Job item:
Go through the records and give each one again exactly, omitting the images.

*** Materials provided Section Begins ***

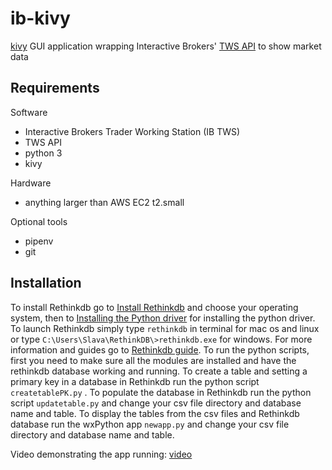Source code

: # ib-kivy
[kivy](https://kivy.org/) GUI application wrapping Interactive Brokers' [TWS API](http://interactivebrokers.github.io/tws-api/) to show market data


## Requirements
Software
- Interactive Brokers Trader Working Station (IB TWS)
- TWS API
- python 3
- kivy

Hardware
- anything larger than AWS EC2 t2.small

Optional tools
- pipenv
- git


## Installation
To install Rethinkdb go to [Install Rethinkdb](https://www.rethinkdb.com/docs/install/) and choose your operating system, then to [Installing the Python driver](https://rethinkdb.com/docs/install-drivers/python/) for installing the python driver.
To launch Rethinkdb simply type `rethinkdb` in terminal for mac os and linux or type `C:\Users\Slava\RethinkDB\>rethinkdb.exe` for windows.
For more information and guides go to [Rethinkdb guide](https://www.rethinkdb.com/docs/guide/python/).
To run the python scripts, first you need to make sure all the modules are installed and have the rethinkdb database working and running.
To create a table and setting a primary key in a database in Rethinkdb run the python script `createtablePK.py` .
To populate the database in Rethinkdb run the python script `updatetable.py`  and change your csv file directory and database name and table.
To display the tables from the csv files and Rethinkdb database run the wxPython app `newapp.py` and change your csv file directory and database name and table.

Video demonstrating the app running: [video](https://youtu.be/SNbaUV1WniI)
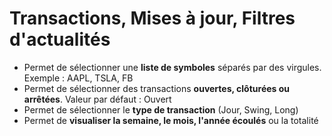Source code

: # **Transactions, Mises à jour, Filtres d'actualités**

- Permet de sélectionner une **liste de symboles** séparés par des virgules. Exemple : AAPL, TSLA, FB
- Permet de sélectionner des transactions **ouvertes, clôturées ou arrêtées**. Valeur par défaut : Ouvert
- Permet de sélectionner le **type de transaction** (Jour, Swing, Long)
- Permet de **visualiser la semaine, le mois, l'année écoulés** ou la totalité
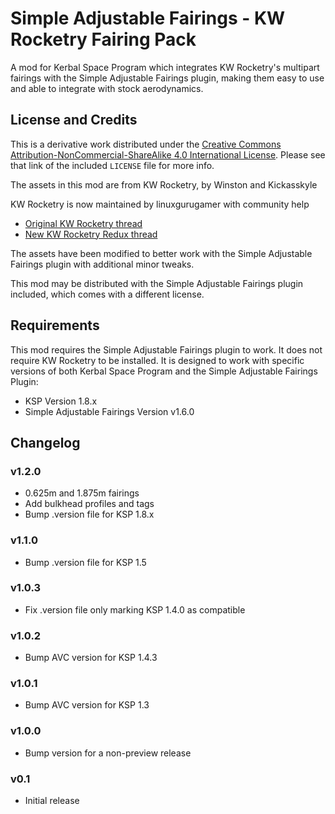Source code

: # Simple Adjustable Fairings - KW Rocketry Fairing Pack

A mod for Kerbal Space Program which integrates KW Rocketry's multipart fairings with the Simple Adjustable Fairings plugin, making them easy to use and able to integrate with stock aerodynamics.

## License and Credits

This is a derivative work distributed under the [Creative Commons Attribution-NonCommercial-ShareAlike 4.0 International License](https://creativecommons.org/licenses/by-nc-sa/4.0/).  Please see that link of the included `LICENSE` file for more info.

The assets in this mod are from KW Rocketry, by Winston and Kickasskyle

KW Rocketry is now maintained by linuxgurugamer with community help

* [Original KW Rocketry thread](http://forum.kerbalspaceprogram.com/index.php?showtopic=46894)
* [New KW Rocketry Redux thread](http://forum.kerbalspaceprogram.com/index.php?showtopic=137762)

The assets have been modified to better work with the Simple Adjustable Fairings plugin with additional minor tweaks.

This mod may be distributed with the Simple Adjustable Fairings plugin included, which comes with a different license.

## Requirements

This mod requires the Simple Adjustable Fairings plugin to work.  It does not require KW Rocketry to be installed.  It is designed to work with specific versions of both Kerbal Space Program and the Simple Adjustable Fairings Plugin:

* KSP Version 1.8.x
* Simple Adjustable Fairings Version v1.6.0

## Changelog

### v1.2.0

* 0.625m and 1.875m fairings
* Add bulkhead profiles and tags
* Bump .version file for KSP 1.8.x

### v1.1.0

* Bump .version file for KSP 1.5

### v1.0.3

* Fix .version file only marking KSP 1.4.0 as compatible

### v1.0.2

* Bump AVC version for KSP 1.4.3

### v1.0.1

* Bump AVC version for KSP 1.3

### v1.0.0

* Bump version for a non-preview release

### v0.1

* Initial release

*** Materials provided Section Ends ***

Completed task:
Source code

: # ib-kivy
[kivy](https://kivy.org/) GUI application wrapping Interactive Brokers' [TWS API](http://interactivebrokers.github.io/tws-api/) to show market data


## Requirements
Software
- Interactive Brokers Trader Working Station (IB TWS)
- TWS API
- python 3
- kivy

Hardware
- anything larger than AWS EC2 t2.small

Optional tools
- pipenv
- git


## Installation
To install Rethinkdb go to [Install Rethinkdb](https://www.rethinkdb.com/docs/install/) and choose your operating system, then to [Installing the Python driver](https://rethinkdb.com/docs/install-drivers/python/) for installing the python driver.
To launch Rethinkdb simply type `rethinkdb` in terminal for mac os and linux or type `C:\Users\Slava\RethinkDB\>rethinkdb.exe` for windows.
For more information and guides go to [Rethinkdb guide](https://www.rethinkdb.com/docs/guide/python/).
To run the python scripts, first you need to make sure all the modules are installed and have the rethinkdb database working and running.
To create a table and setting a primary key in a database in Rethinkdb run the python script `createtablePK.py` .
To populate the database in Rethinkdb run the python script `updatetable.py`  and change your csv file directory and database name and table.
To display the tables from the csv files and Rethinkdb database run the wxPython app `newapp.py` and change your csv file directory and database name and table.

Video demonstrating the app running: [video](https://youtu.be/SNbaUV1WniI)
Source code

: # **Transactions, Mises à jour, Filtres d'actualités**

- Permet de sélectionner une **liste de symboles** séparés par des virgules. Exemple : AAPL, TSLA, FB
- Permet de sélectionner des transactions **ouvertes, clôturées ou arrêtées**. Valeur par défaut : Ouvert
- Permet de sélectionner le **type de transaction** (Jour, Swing, Long)
- Permet de **visualiser la semaine, le mois, l'année écoulés** ou la totalité
Source code

: # Simple Adjustable Fairings - KW Rocketry Fairing Pack

A mod for Kerbal Space Program which integrates KW Rocketry's multipart fairings with the Simple Adjustable Fairings plugin, making them easy to use and able to integrate with stock aerodynamics.

## License and Credits

This is a derivative work distributed under the [Creative Commons Attribution-NonCommercial-ShareAlike 4.0 International License](https://creativecommons.org/licenses/by-nc-sa/4.0/).  Please see that link of the included `LICENSE` file for more info.

The assets in this mod are from KW Rocketry, by Winston and Kickasskyle

KW Rocketry is now maintained by linuxgurugamer with community help

* [Original KW Rocketry thread](http://forum.kerbalspaceprogram.com/index.php?showtopic=46894)
* [New KW Rocketry Redux thread](http://forum.kerbalspaceprogram.com/index.php?showtopic=137762)

The assets have been modified to better work with the Simple Adjustable Fairings plugin with additional minor tweaks.

This mod may be distributed with the Simple Adjustable Fairings plugin included, which comes with a different license.

## Requirements

This mod requires the Simple Adjustable Fairings plugin to work.  It does not require KW Rocketry to be installed.  It is designed to work with specific versions of both Kerbal Space Program and the Simple Adjustable Fairings Plugin:

* KSP Version 1.8.x
* Simple Adjustable Fairings Version v1.6.0

## Changelog

### v1.2.0

* 0.625m and 1.875m fairings
* Add bulkhead profiles and tags
* Bump .version file for KSP 1.8.x

### v1.1.0

* Bump .version file for KSP 1.5

### v1.0.3

* Fix .version file only marking KSP 1.4.0 as compatible

### v1.0.2

* Bump AVC version for KSP 1.4.3

### v1.0.1

* Bump AVC version for KSP 1.3

### v1.0.0

* Bump version for a non-preview release

### v0.1

* Initial release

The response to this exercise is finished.